### TEXT FOR ANALYSIS
_ _ _ _

Roda-Roda Kuala Lumpur (also known as Roda-Roda KL, lit. "Wheels of Kuala Lumpur") is a Malaysian police procedural television drama series produced by Skop Productions with original ideas and concepts by Yusof Haslam. First aired in 1998 on RTM, the original cast members are A. Galak, AC Mizal, Shaharon Anuar and Deen Maidin. The first reincarnation of the series was premiered on October 5, 1998 to March 29, 1999, and discontinued when Gerak Khas was first aired. The second reincarnation was revived in 2008 and aired until 2013.

Unlike Gerak Khas, a somewhat similar police procedural drama series, Roda-Roda Kuala Lumpur focuses on the noble efforts of Royal Malaysia Police's traffic policemen in carrying out their daily duties and highlights the frequent traffic crime cases such as illegal racing, dangerous driving and traffic light violations.

Cast

First run (1998-1999)

_ _ _ _

### DATA EXTRACT
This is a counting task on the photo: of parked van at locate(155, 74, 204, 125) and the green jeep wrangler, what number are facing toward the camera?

_ _ _ _

### EXERCISE TASKS
1) According to the article on Roda-Roda Kuala Lumpur, on what date did the series' first run premiere?
2) Please state whether each statement agrees with the article on Roda-Roda Kuala Lumpur: (a) The series first aired on RTM in 1998. (b) The second reincarnation ran until 2015. (c) The series centers on traffic policemen of the Royal Malaysia Police.
3) Carry on the article on the Roda-Roda Kuala Lumpur television series from its last line.

### ACTIVITY ANSWERS
1) October 5, 1998

2)
(a) Yes: "First aired in 1998 on RTM"
(b) No: "aired until 2013"
(c) Yes: "focuses on the noble efforts of Royal Malaysia Police's traffic policemen"

3)
 A. Galak
 AC Mizal
 Deen Maidin
 Shaharon Anuar
 Rima Rashidi

Second run (2008-2013)
 Zack Kool
 Lando Zawawi
 Serina Redzuawan
 Jalaluddin Hassan
 Fauziah Latiff
 Roy Azman
 Z. Zamri
 Hanny Harmi
 Memey Suhaiza
 Farid Amirul
 Nash Lefthanded
 Aishah Atan
 Syafiq Yusof

See also
 Gerak Khas (TV series) (1999–2011; 2014–present)
 Metro Skuad (2012–2013)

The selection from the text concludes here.